Here's an update to story I've been following since 2006 about a woman who was denied custody of her 10-year-old son after a judge saw photos of her participating in a SubGenius holiday (an adult-rated parody of Mel Gibson's The Passion of the Christ).
The good news is that Rachel Bevilacqua (AKA Rev. Magdalen) regained custody of her son. The weird news is that, according to Modemac of the High Weirdness Project, Bevilacqua is "still the only SubGenius officially banned from keeping SubGenius materials in her home, where her innocent son might accidentally come across them and become corrupted into the corrupt, obscene, decadent SubGenius cult that got his Mom into trouble in the first place."
After nearly four years and $(removed),000 in legal costs, the SubGenius child custody case of Rachel Bevilacqua (Reverend Magdalen) has been dismissed. The end result is an anticlimax: She has custody of her son at last, and the status quo is maintained — except that she is officially forbidden from keeping SubGenius materials in her home, in order to protect her son from J.R. "Bob" Dobbs.
No, really. When the initial order in Rachel's favor was handed down by Judge Adams (not Judge Punch) in January of 2007, it specified that she was allowed to keep SubGenius materials only in a special "office" area of her home, so as to prevent her son from having access to it. This order was never rescinded or nullified, and it has remained in effect throughout the various legal wranglings that took place thereafter. According to Rachel, the order remains in effect even now, and is included in the final judge's decision, which she will be making available online shortly.

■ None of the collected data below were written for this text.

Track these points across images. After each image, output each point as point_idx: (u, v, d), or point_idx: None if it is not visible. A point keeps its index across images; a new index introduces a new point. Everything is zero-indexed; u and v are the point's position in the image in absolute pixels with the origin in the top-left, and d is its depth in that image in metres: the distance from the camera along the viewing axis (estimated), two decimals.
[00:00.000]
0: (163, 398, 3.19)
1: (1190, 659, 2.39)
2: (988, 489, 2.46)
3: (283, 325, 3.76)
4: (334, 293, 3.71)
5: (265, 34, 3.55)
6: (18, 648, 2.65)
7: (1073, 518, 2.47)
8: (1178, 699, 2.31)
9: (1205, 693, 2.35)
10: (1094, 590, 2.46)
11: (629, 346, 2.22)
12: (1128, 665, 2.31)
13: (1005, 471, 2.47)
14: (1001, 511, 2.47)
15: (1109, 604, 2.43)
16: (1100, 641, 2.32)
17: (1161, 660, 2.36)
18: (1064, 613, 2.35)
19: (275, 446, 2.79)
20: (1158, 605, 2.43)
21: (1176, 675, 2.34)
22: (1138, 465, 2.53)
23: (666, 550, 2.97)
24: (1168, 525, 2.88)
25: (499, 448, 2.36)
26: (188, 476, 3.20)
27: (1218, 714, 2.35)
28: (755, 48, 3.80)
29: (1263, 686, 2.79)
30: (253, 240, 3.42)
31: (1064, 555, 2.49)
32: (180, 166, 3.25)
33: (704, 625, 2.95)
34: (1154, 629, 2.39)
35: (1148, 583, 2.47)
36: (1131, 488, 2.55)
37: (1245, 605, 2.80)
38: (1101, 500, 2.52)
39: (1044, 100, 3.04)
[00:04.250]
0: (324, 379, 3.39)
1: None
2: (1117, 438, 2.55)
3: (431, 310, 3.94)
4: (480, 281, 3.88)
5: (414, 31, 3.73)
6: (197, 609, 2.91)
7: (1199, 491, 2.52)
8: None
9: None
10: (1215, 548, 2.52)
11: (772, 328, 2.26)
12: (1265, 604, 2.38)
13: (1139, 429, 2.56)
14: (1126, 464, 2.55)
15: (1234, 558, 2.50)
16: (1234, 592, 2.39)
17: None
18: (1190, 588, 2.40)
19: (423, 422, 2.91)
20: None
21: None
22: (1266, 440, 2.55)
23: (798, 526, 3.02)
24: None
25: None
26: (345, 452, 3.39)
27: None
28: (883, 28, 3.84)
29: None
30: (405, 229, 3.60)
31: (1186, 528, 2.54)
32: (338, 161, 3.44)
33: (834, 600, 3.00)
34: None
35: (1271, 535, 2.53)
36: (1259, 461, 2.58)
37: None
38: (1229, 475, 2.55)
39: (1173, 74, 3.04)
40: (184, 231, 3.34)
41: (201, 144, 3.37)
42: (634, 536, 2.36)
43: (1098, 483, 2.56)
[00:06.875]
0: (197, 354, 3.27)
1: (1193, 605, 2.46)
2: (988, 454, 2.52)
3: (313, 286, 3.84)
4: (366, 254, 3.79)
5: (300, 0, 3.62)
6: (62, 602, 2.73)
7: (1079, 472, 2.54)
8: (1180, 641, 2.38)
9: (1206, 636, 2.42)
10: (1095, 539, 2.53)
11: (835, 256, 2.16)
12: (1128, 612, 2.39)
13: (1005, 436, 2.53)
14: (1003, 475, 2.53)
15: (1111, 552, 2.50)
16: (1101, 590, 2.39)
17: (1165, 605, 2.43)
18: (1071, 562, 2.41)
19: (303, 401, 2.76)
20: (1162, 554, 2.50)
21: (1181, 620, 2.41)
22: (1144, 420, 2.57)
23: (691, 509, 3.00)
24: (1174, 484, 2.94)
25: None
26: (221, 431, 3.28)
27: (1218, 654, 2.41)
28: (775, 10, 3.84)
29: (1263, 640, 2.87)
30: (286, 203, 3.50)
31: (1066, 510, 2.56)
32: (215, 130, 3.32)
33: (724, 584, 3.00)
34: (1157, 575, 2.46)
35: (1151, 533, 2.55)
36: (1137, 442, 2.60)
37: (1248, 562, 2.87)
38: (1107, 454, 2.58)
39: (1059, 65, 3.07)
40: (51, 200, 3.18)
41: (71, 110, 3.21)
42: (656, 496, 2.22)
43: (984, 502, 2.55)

Some might say that because only one person (Reverend Magdalen) is forbidden from keeping the Book of the SubGenius in her home, that doesn't make it a banned book. The idea of censorship is to use force to keep others from expressing ideas and beliefs, and exposing so-called "innocent children" to those beliefs. As such, this means that not only is Magdalen being censored — so is her son. And so is everyone in the Church who supports her.
(Disclosure: I have been a card-carrying SubGenius reverend for 25 years and have contributed to Rachel's legal fund.)